Калугин с места промычал: «Правильно!»
— Конечно, если берешь молоденького, надо его учить и помогать ему лучше. Но тут некогда было, так уж все сложилось, — сказал Соловьев. — Как говорится, и на старуху бывает проруха, но в данном случае это не подходит... Десять орденов получили наши летчики за последние полгода, потому что честно выполняют свой долг перед Родиной, геройски сражаются с врагом. Несколько экипажей потеряли мы за два месяца. Это нелегко, товарищи. Если бы Борисов, простите, Калугин, по-настоящему это оценил, он лучше подготовил бы молодого штурмана к полету.
Не знаю, случайно или нарочно оговорился Соловьев, — наверно, случайно, — но в землянке стало очень тихо, и все посмотрели в мою сторону.
Я уже порывался взять слово и, вероятно, сказал бы что-нибудь несуразное и лишнее — так я был взволнован и сбит с толку за несколько часов, миновавших с самого моего возвращения, и летчики уже загудели в ожидании моей речи, — но тут взял слово командир полка.
— Случай интересный, хотя и печальный, — сказал он, подумав. — Вот мы все говорим о Ярошенко и Калугине. Калугин, конечно, допустил ошибку, он виноват. Но многие из вас смотрят на Борисова и даже оговариваются случайно или не случайно, как майор Соловьев. Почему же в самом деле оговорился товарищ Соловьев?
Командир замолчал, словно подыскивая правильные слова для мысли.
— Прежде всего о Борисове. Мне не за что его наказывать. Он просился у Калугина и у меня в город. Основание? Личные дела, сердечные дела, несомненно, серьезные дела, тут я не ставлю Борисова под подозрение. Он упрашивал, настойчиво упрашивал. Особенно Калугина, как я знаю, допекал.
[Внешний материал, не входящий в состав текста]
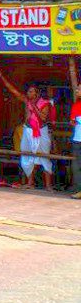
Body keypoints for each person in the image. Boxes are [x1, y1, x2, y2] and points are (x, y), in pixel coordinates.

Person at [0, 68, 54, 190]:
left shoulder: (45, 103)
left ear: (37, 93)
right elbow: (14, 92)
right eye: (28, 92)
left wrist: (34, 107)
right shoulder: (27, 101)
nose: (29, 93)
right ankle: (30, 183)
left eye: (31, 92)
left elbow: (43, 118)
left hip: (41, 132)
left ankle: (48, 186)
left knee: (44, 157)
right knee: (27, 157)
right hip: (28, 131)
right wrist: (2, 78)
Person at [68, 57, 81, 199]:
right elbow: (72, 121)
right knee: (77, 167)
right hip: (77, 139)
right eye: (77, 89)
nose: (77, 90)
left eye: (79, 89)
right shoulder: (76, 105)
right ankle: (79, 190)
Калугин разрешил отъезд, и я поверил Калугину и пожалел Борисова, прямо сознаюсь — пожалел, и отпустил. И вот что из этого получилось: Калугин разбил машину. Разбить он мог, конечно, и с Борисовым и даже не вернуться — все бывает на войне, но ведь беда случилась из-за неопытности товарища Ярошенко. И будь Борисов на своем боевом посту, а не в Ленинграде — и капитан Калугин вернулся бы с удачей. С точки зрения уставной Борисов ни в чем не провинился и ни в чем не погрешил. А по совести... По совести — пусть подумает сам Борисов.
Майор говорил все это своим сухим и ровным голосом, временами останавливаясь, и все же этот холодный, необщительный человек вдруг предстал передо мной в новом свете.
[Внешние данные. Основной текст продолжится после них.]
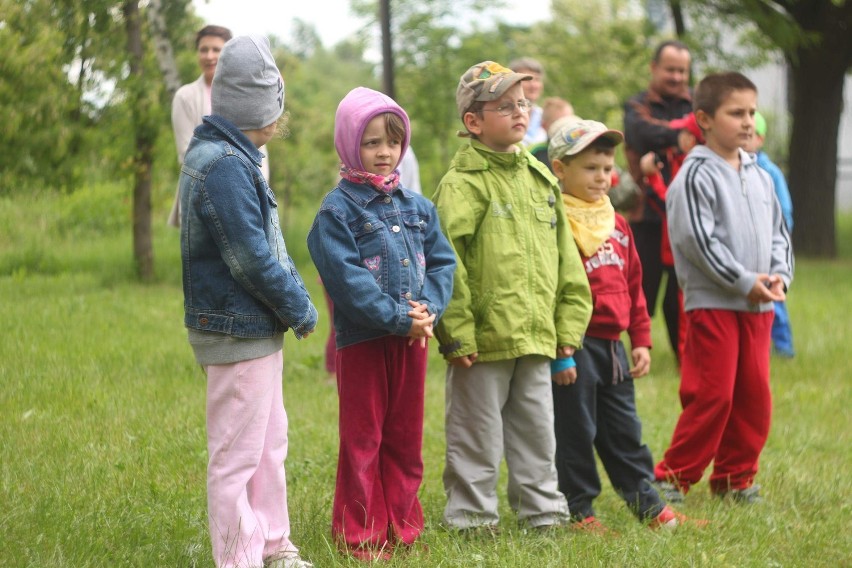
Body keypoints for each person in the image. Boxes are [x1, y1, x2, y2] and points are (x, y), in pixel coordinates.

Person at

— Оказывается, устав не может все предусмотреть, — продолжал майор, — и если точно следовать уставу, то виноваты я и Калугин. Но и Борисову есть над чем подумать... Очень скоро, может быть завтра, начнутся решающие операции (мы в своем кругу, и я могу это сказать). Готовился ли Борисов к ним? Конечно, готовился. Но, оценивая все, что случилось, не совсем правильно готовился... Конечно, он занимался с летчиками маршрутами в связи с общей тактической задачей по моему указанию, но душевно он недостаточно этим жил. В том-то и дело, товарищи: живи Борисов всей душой своим делом, готовься он к предстоящим боям — не стал бы он в такое время проситься в город, уезжать на двое суток. Поймите меня правильно. Не должен был он этого делать, именно по совести не должен был. Тут и проявилось его слабое место. Повторяю, дисциплина тут ни при чем, и Борисов — командир дисциплинированный. Но думаю, он не был в эти дни полностью с нами. Вот это больно. А ведь Борисов — кадровый командир, это надо учесть, товарищи. Ведь мы на таких должны опираться, как на каменную гору, в первую очередь на них, а не на молоденьких. Вот к нам скоро придут учителя и агрономы, ставшие летчиками, и боюсь, товарищи, придется нам, кадровым командирам, подумать, чтобы не ударить лицом в грязь. С таким выводом я и заканчиваю разбор.